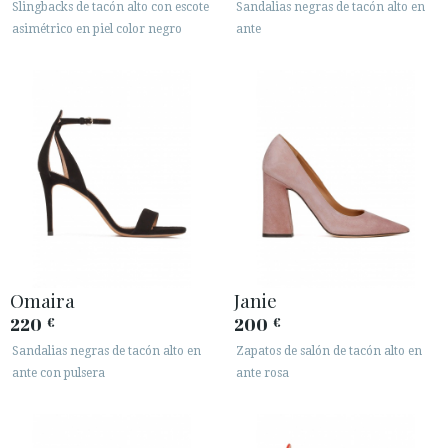
Slingbacks de tacón alto con escote
Sandalias negras de tacón alto en
asimétrico en piel color negro
ante
Omaira
Janie
220
200
€
€
Sandalias negras de tacón alto en
Zapatos de salón de tacón alto en
ante con pulsera
ante rosa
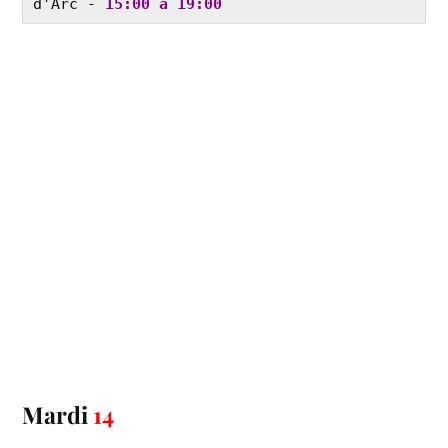
d'Arc - 
15:00 à 19:00
Mardi
14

Directive.
Please copy the text of every item above word for word, leaving out the pictures.

Answer to the problem.
Slingbacks de tacón alto con escote
Sandalias negras de tacón alto en
asimétrico en piel color negro
ante
Omaira
Janie
220
200
€
€
Sandalias negras de tacón alto en
Zapatos de salón de tacón alto en
ante con pulsera
ante rosa
d'Arc - 
15:00 à 19:00
Mardi
14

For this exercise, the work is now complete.